◆ Set exercise 1
Decide whether each statement agrees with the Hive Warehouse Connector setup page. For each, answer yes or no and quote the words of the page that settle it.
(a) The page describes a setup for Spark 3.5 and Hive 4.0.1.
(b) After the build, the assembly jar is found under target/scala-2.13/.
(c) The metastore URI in the spark-shell command uses port 9083.
◆ Set exercise 2
In the Hive Warehouse Connector setup page, what value does the spark-shell command give to spark.datasource.hive.warehouse.read.jdbc.mode?
◆ Set exercise 3
Carry on the Hive Warehouse Connector setup page from the point where it stops.

◆ Document section
Getting Started
This page covers a minimal setup for Spark 3.5 and Hive 4.0.1 using Hive Warehouse Connector.
Prerequisites
- HiveServer2 (LLAP) and Hive Metastore are running and reachable.
- Spark has access to Hive client configs (
hive-site.xml,core-site.xml,hdfs-site.xml). - If Kerberos is enabled, a valid principal and keytab are available and HS2 is configured for Kerberos auth.
Build the assembly jar
From the repo root:
sbt -Dspark.version=3.5.6 -Dhive.version=4.0.1 -Dscala.version=2.12.18 assembly
The jar will be under target/scala-2.12/.
Spark shell (secure access mode)
spark-shell \
--jars target/scala-2.12/hive-warehouse-connector-assembly-1.3.1.jar \
--conf spark.sql.hive.hiveserver2.jdbc.url="jdbc:hive2://hs2-host:10001/;transportMode=http;httpPath=cliservice;ssl=true" \
--conf spark.sql.hive.hiveserver2.jdbc.url.principal=hive/hs2-host@EXAMPLE.COM \
--conf spark.hadoop.hive.metastore.uris=thrift://hms-host:9083 \
--conf spark.datasource.hive.warehouse.read.mode=secure_access \
--conf spark.datasource.hive.warehouse.read.jdbc.mode=cluster \
--conf spark.datasource.hive.warehouse.load.staging.dir=hdfs://nameservice/apps/hwc_staging \
--conf spark.sql.extensions=com.hortonworks.spark.sql.rule.Extensions
Minimal Scala usage
import com.hortonworks.hwc.HiveWarehouseSession
val hwc = HiveWarehouseSession.session(spark).build()

◆ Data provided
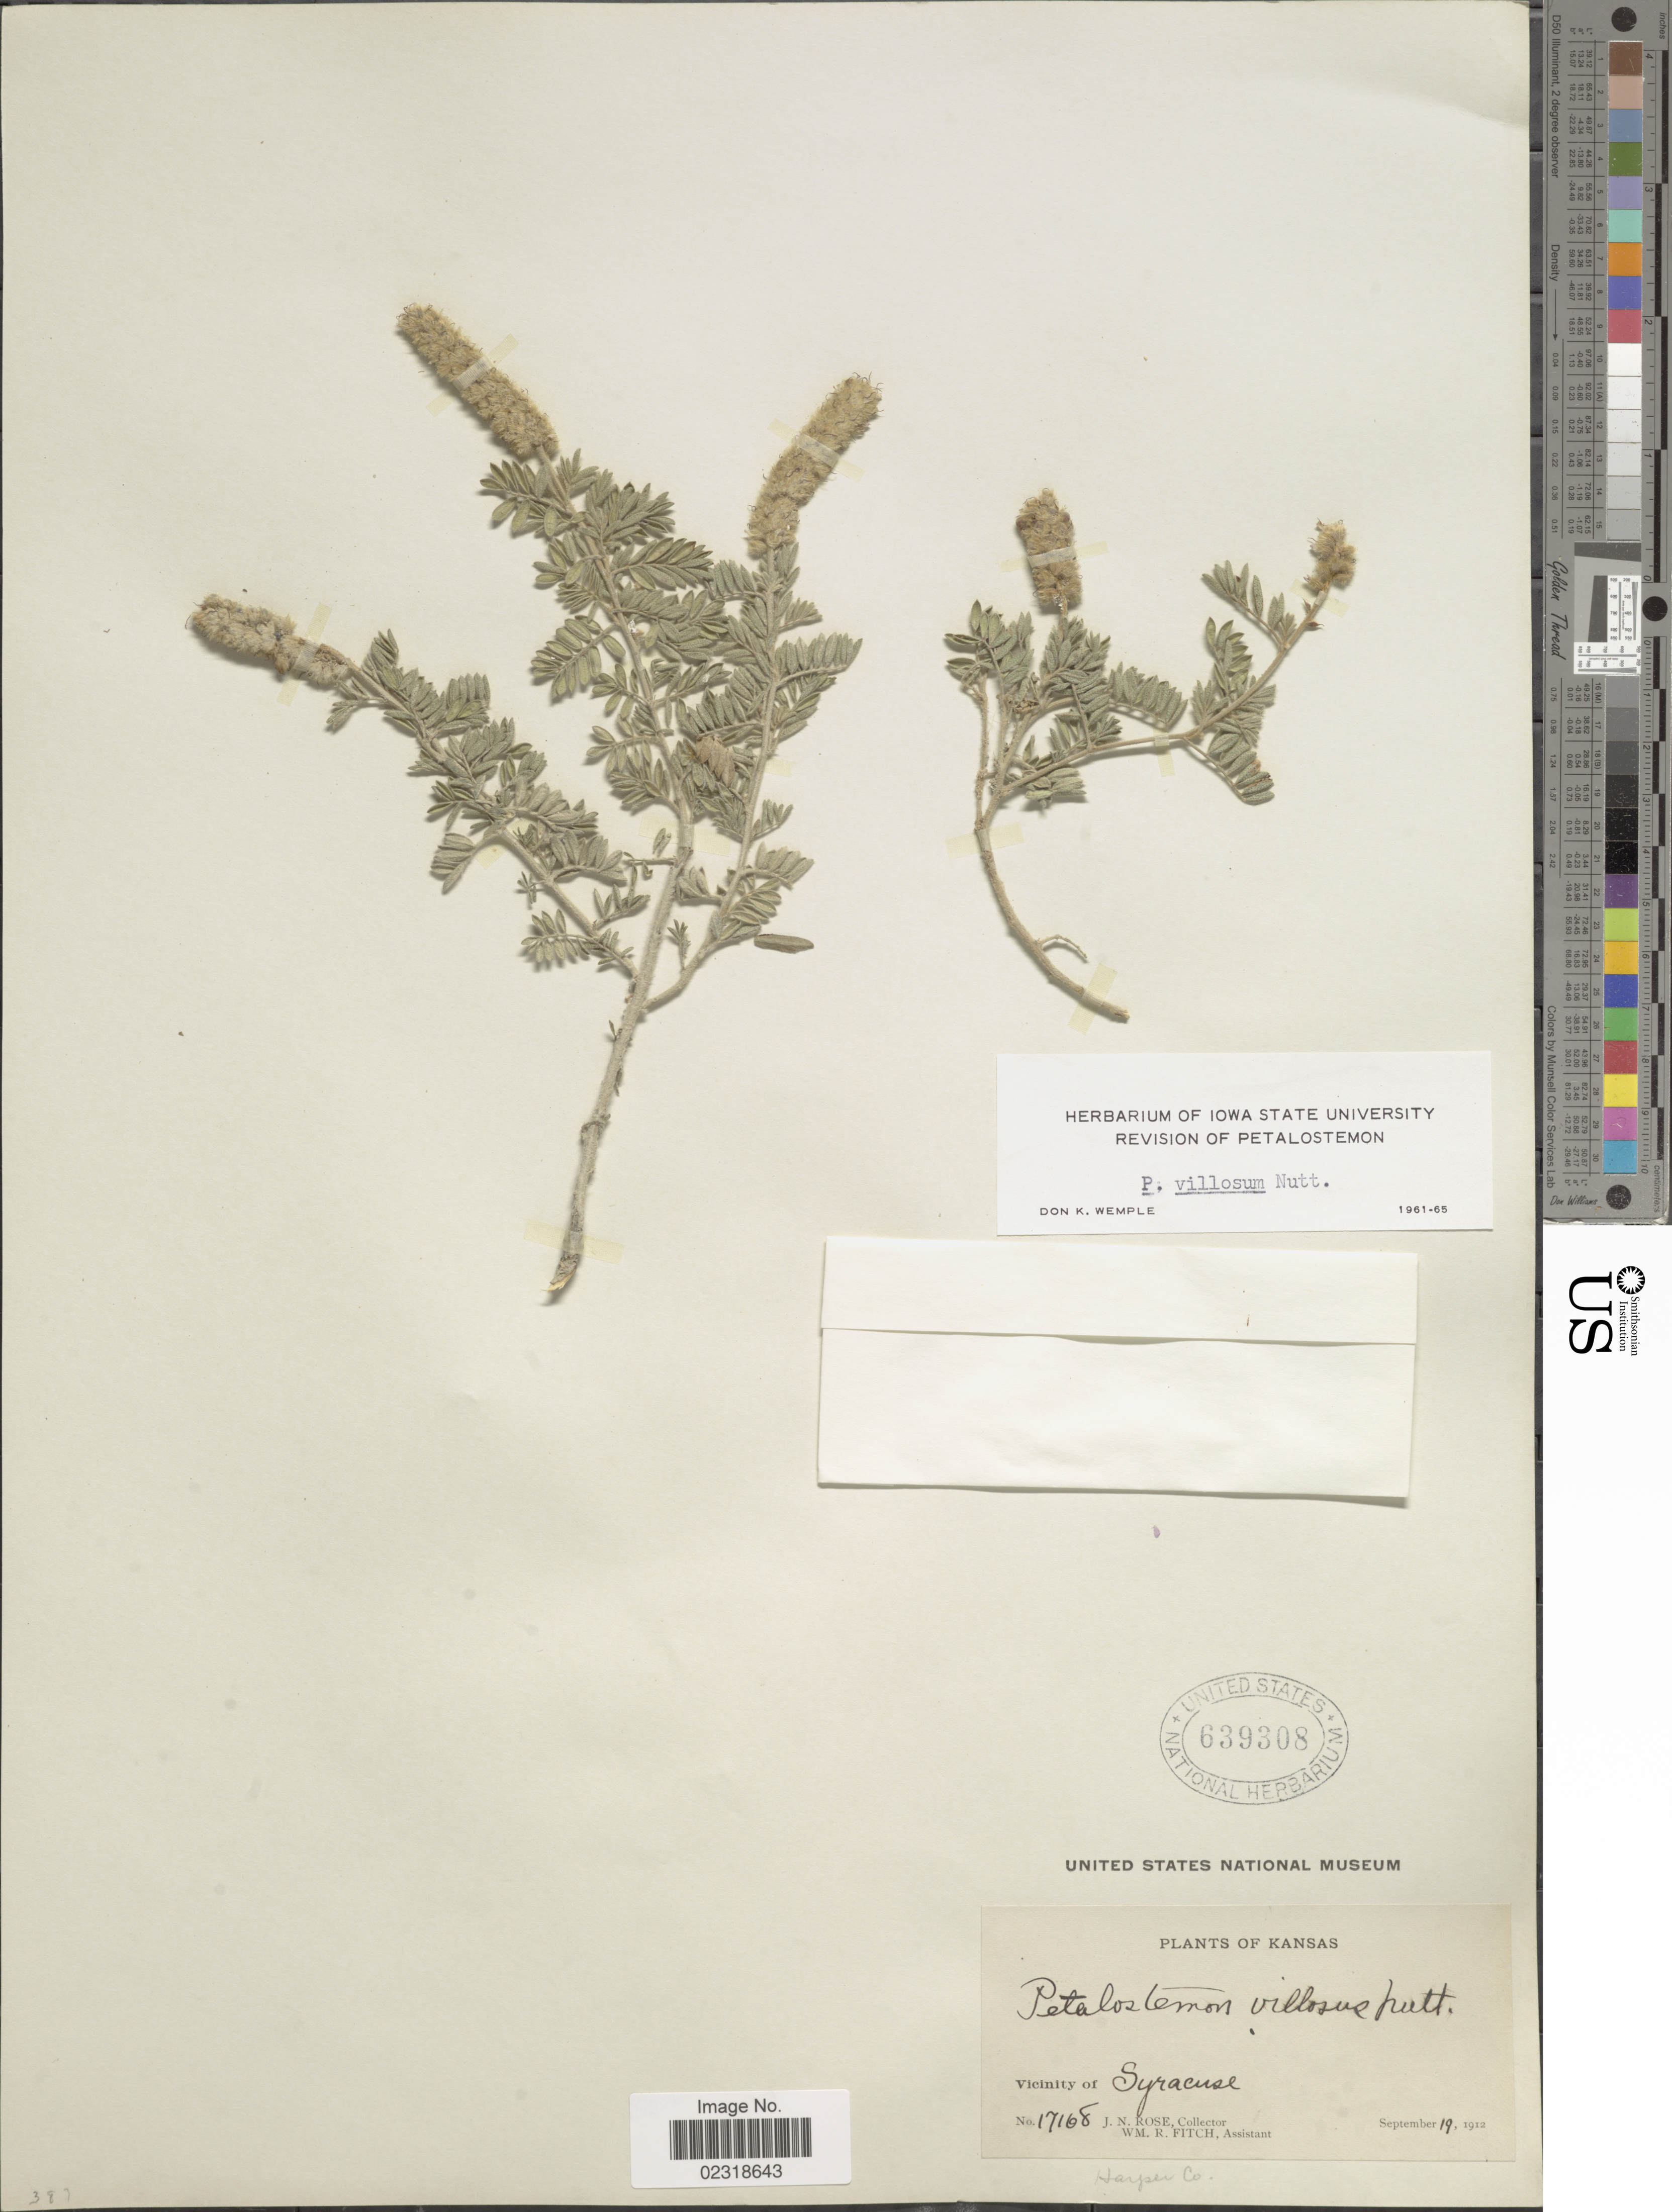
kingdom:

* * *

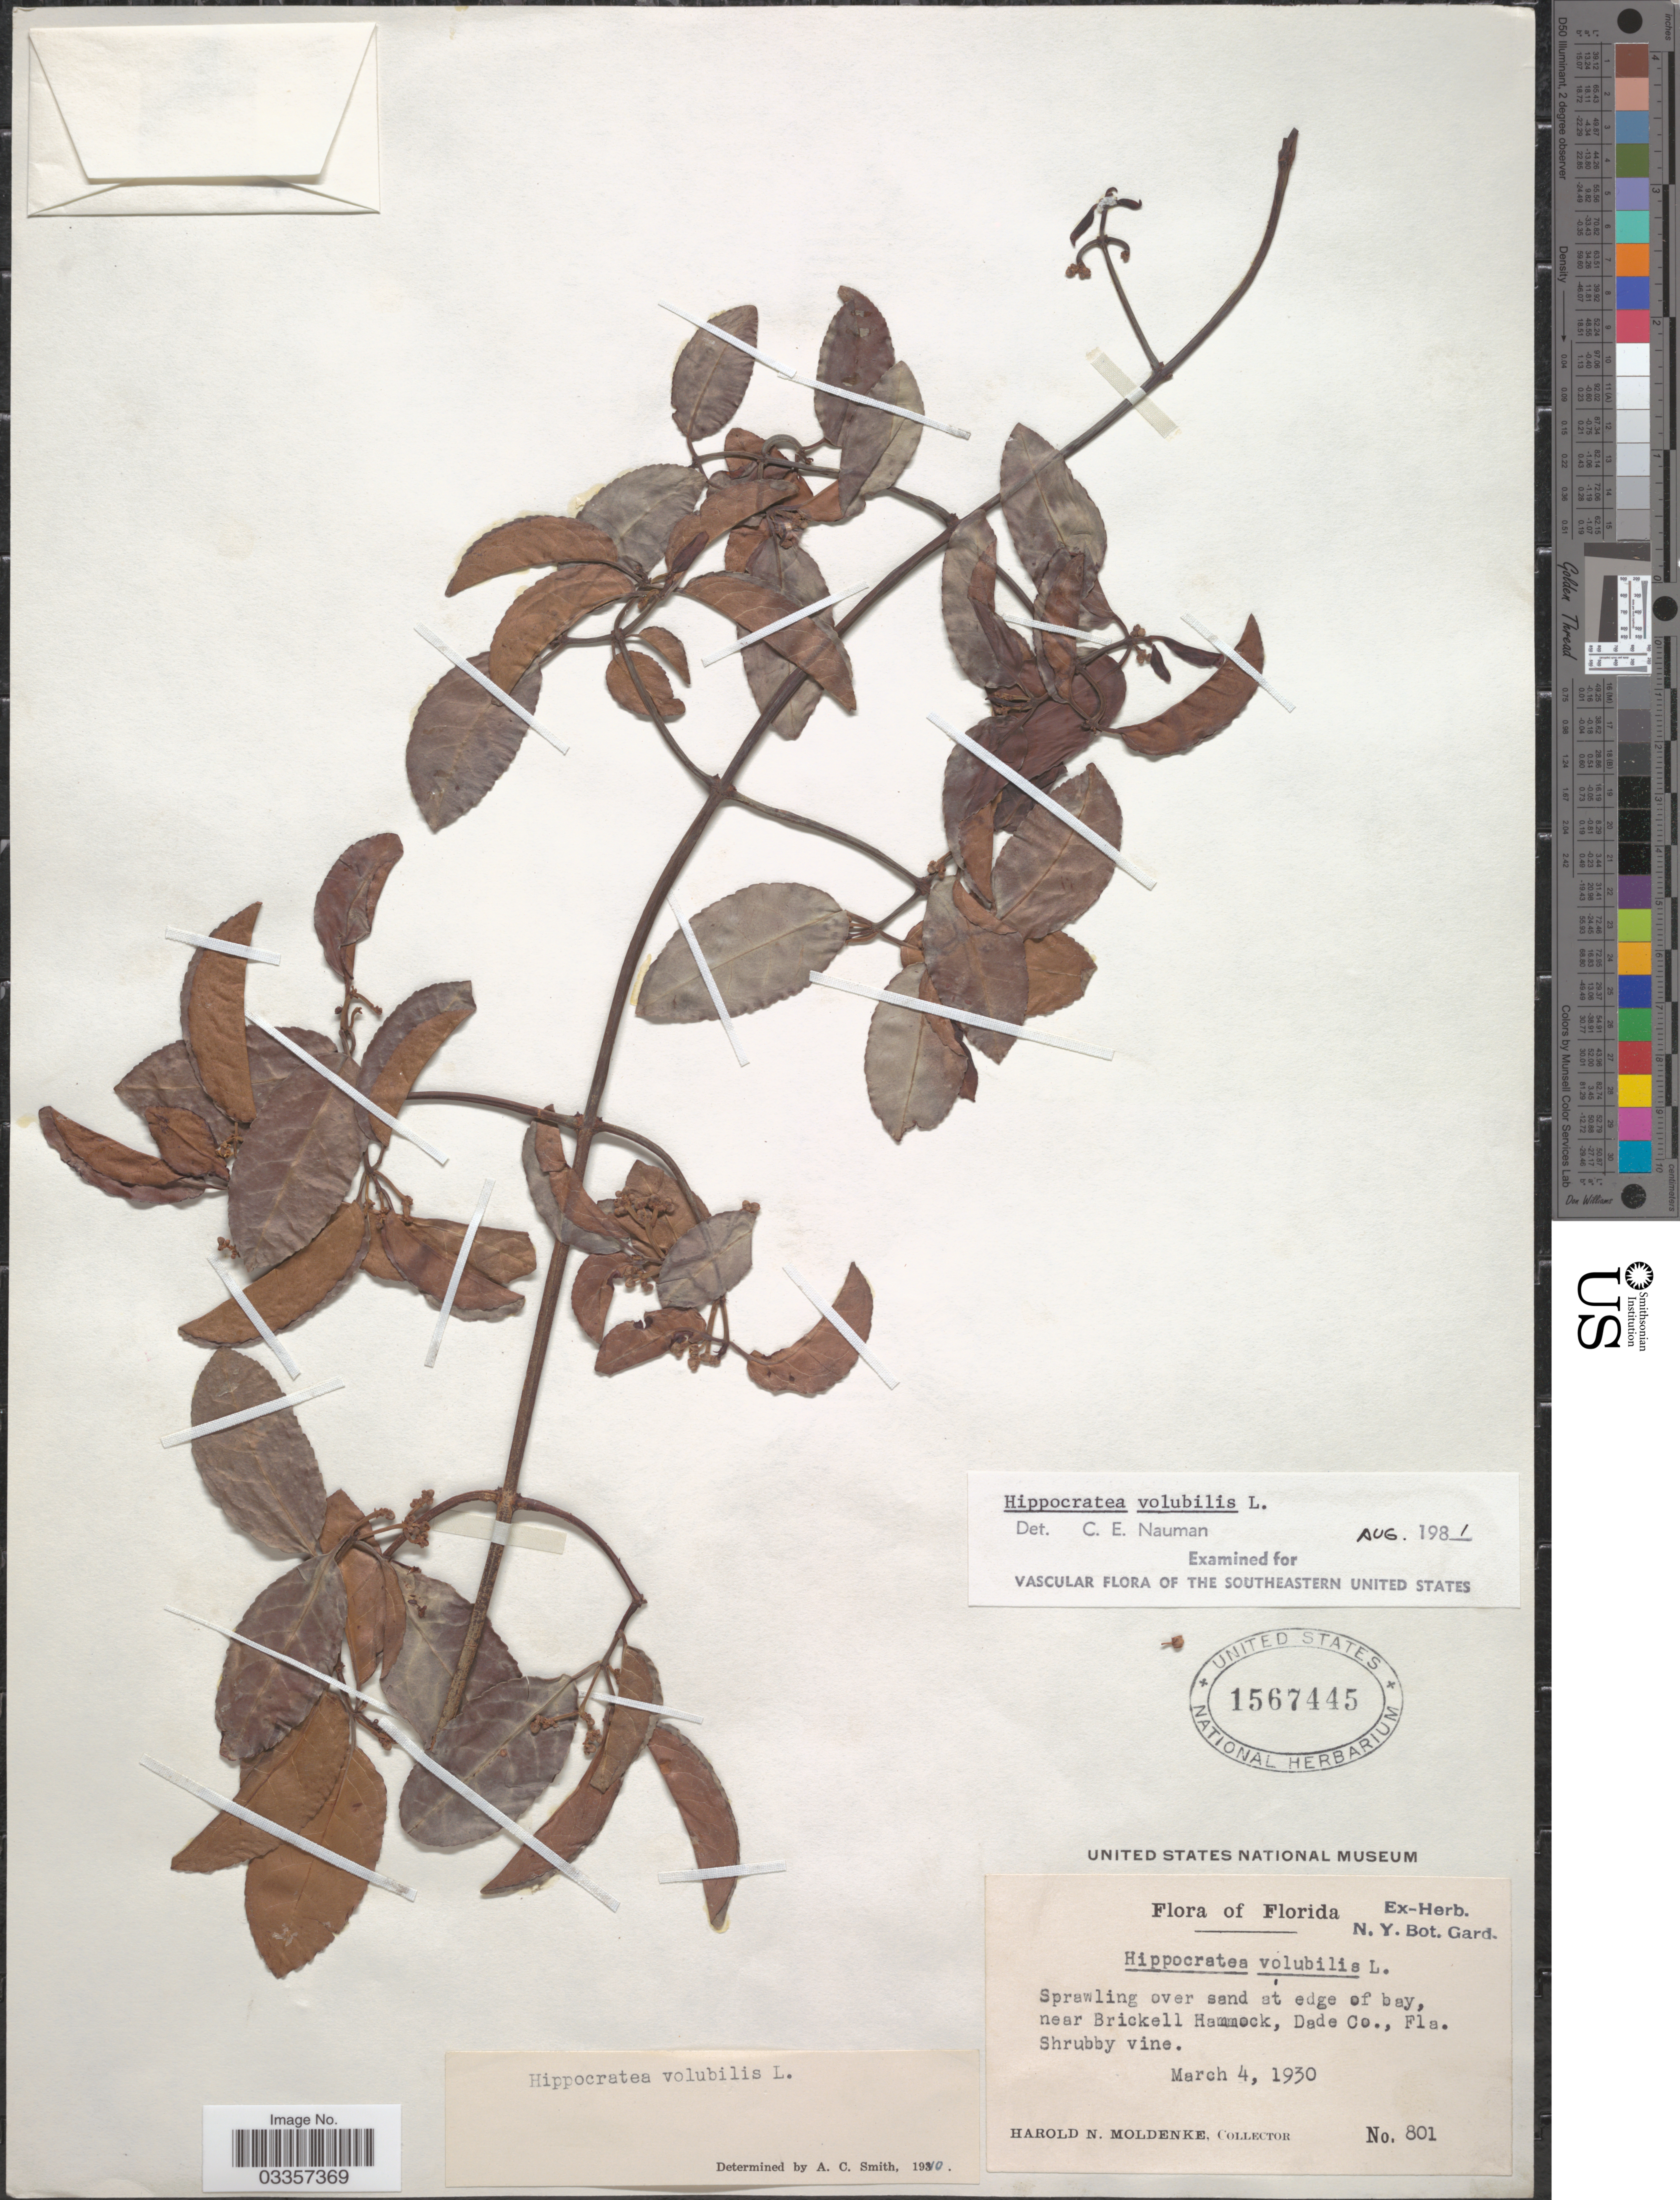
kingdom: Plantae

◆ Task output 1
(a) Yes: "This page covers a minimal setup for Spark 3.5 and Hive 4.0.1 using Hive Warehouse Connector."
(b) No: "The jar will be under target/scala-2.12/."
(c) Yes: "thrift://hms-host:9083"

◆ Task output 2
cluster

◆ Task output 3
hwc.executeUpdate("create database if not exists hwc_it")
val df = spark.range(0, 10).selectExpr("id", "concat('v', id) as v")
df.write
.format("com.hortonworks.spark.sql.hive.llap.HiveWarehouseConnector")
.option("database", "hwc_it")
.option("table", "t_acid")
.mode("overwrite")
.save()
hwc.sql("select count(*) as c from hwc_it.t_acid").show()
PySpark usage
pyspark \
--jars target/scala-2.12/hive-warehouse-connector-assembly-1.3.1.jar \
--py-files python/pyspark_hwc-1.3.1.zip
from pyspark.sql import SparkSession
spark = SparkSession.builder.getOrCreate()
spark.sql("show databases").show()